Experimental and numerical analysis of naturally ventilated PV-DSF in a humid subtropical climate

Photovoltaic double-skin façades (PV-DSFs) have great potential to simultaneously achieve power generation, thermal insulation and natural lighting when applied in buildings. Among them, crystalline silicon PV-DSF is one of the common types due to its high efficiency and mature technology. However, the alternate arrangement of opaque crystalline silicon and transparent glass in crystalline silicon PV-DSF complicates its heat transfer characteristics. Furthermore, the ventilation air cavity in crystalline silicon PV-DSF could induce a vertical convective heat transfer process. It is difficult to accurately predict the complex multidimensional heat transfer process in crystalline silicon PV-DSF by simplified 1-D or 2-D thermal models. Therefore, a comprehensive numerical model of PV-DSF including the optics, electricity and 3-D heat transfer sub-models is developed in this paper to estimate the annual electrical and thermal properties of PV-DSF in a humid subtropical climate. The effects of structure, orientation, air cavity depth and solar cell coverage on the overall performance of PV-DSF are analyzed. In comparison with single-glazed semi-transparent photovoltaic, PV-DSF provides a 30.4% reduction in heat gain and a 50.3% reduction in heat loss.

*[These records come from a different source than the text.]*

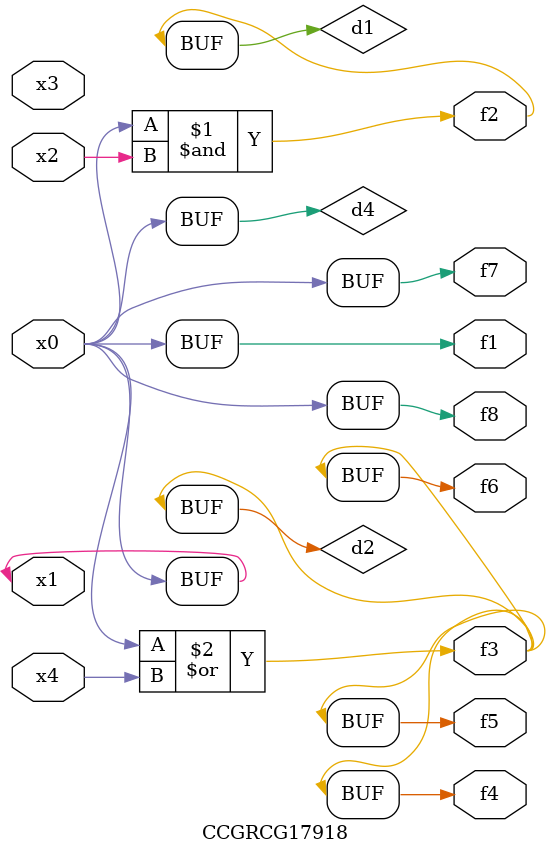
<source format=v>
module CCGRCG17918(
	input x0, x1, x2, x3, x4,
	output f1, f2, f3, f4, f5, f6, f7, f8
);

	wire d1, d2, d3, d4;

	and (d1, x0, x2);
	or (d2, x0, x4);
	nand (d3, x0, x2);
	buf (d4, x0, x1);
	assign f1 = d4;
	assign f2 = d1;
	assign f3 = d2;
	assign f4 = d2;
	assign f5 = d2;
	assign f6 = d2;
	assign f7 = d4;
	assign f8 = d4;
endmodule

</source>
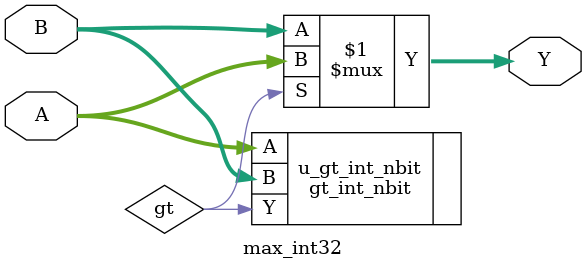
<source format=v>

module max_int32 #(
    parameter WIDTH = 32,
    parameter IMPL_TYPE = 0
)(
    input [WIDTH-1:0] A,
    input [WIDTH-1:0] B,
    output [WIDTH-1:0] Y,
);

    wire gt;
    gt_int_nbit #(
        .WIDTH(WIDTH),
        .IMPL_TYPE(IMPL_TYPE)
    ) u_gt_int_nbit (
        .A(A),
        .B(B),
        .Y(gt)
    );

    assign Y = gt ? A : B;

endmodule

</source>
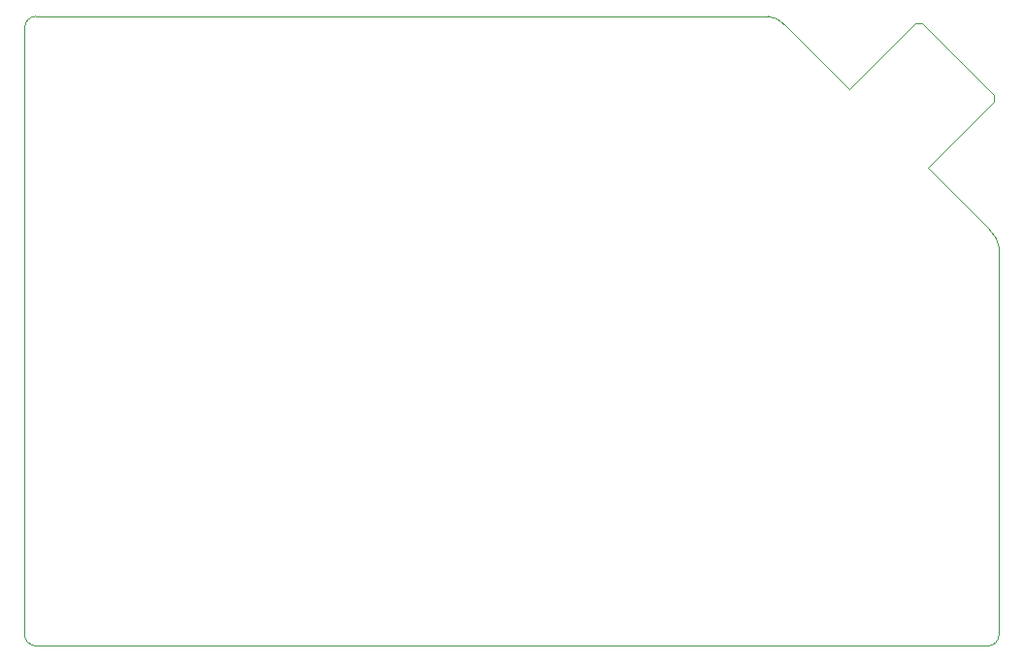
<source format=gm1>
G04 Layer_Color=16776960*
%FSLAX25Y25*%
%MOIN*%
G70*
G01*
G75*
%ADD62C,0.00197*%
D62*
X330709Y0D02*
G03*
X334646Y3937I0J3937D01*
G01*
X0D02*
G03*
X3937Y0I3937J0D01*
G01*
Y216535D02*
G03*
X0Y212598I-0J-3937D01*
G01*
X260877Y213710D02*
G03*
X255251Y216532I-6192J-5324D01*
G01*
X334659Y137010D02*
G03*
X331402Y143165I-10975J-1869D01*
G01*
X3937Y216535D02*
X255251D01*
X0Y3937D02*
Y212598D01*
X283189Y191417D02*
Y191417D01*
X305787Y214016D01*
X308347D01*
X332795Y189567D01*
Y187008D02*
Y189567D01*
X310157Y164370D02*
X332795Y187008D01*
X310157Y164370D02*
X310197D01*
X331402Y143165D01*
X283189Y191417D02*
X283189D01*
X3937Y0D02*
X330669D01*
X334646Y3937D02*
Y137010D01*
X260877Y213710D02*
X260896D01*
X283189Y191417D01*
M02*

</source>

The preferred installation orientation is due south for PV-DSF in a humid subtropical climate. • A 3-D numerical heat transfer model of PV-DSF is established and validated. • The preferred installation orientation is due south for PV-DSF in a humid subtropical climate. • PV-DSF obviously reduces heat gain and loss compared to STPV glazing. • The difference in annual heat gain or loss of PV-DSF caused by different depths is tiny.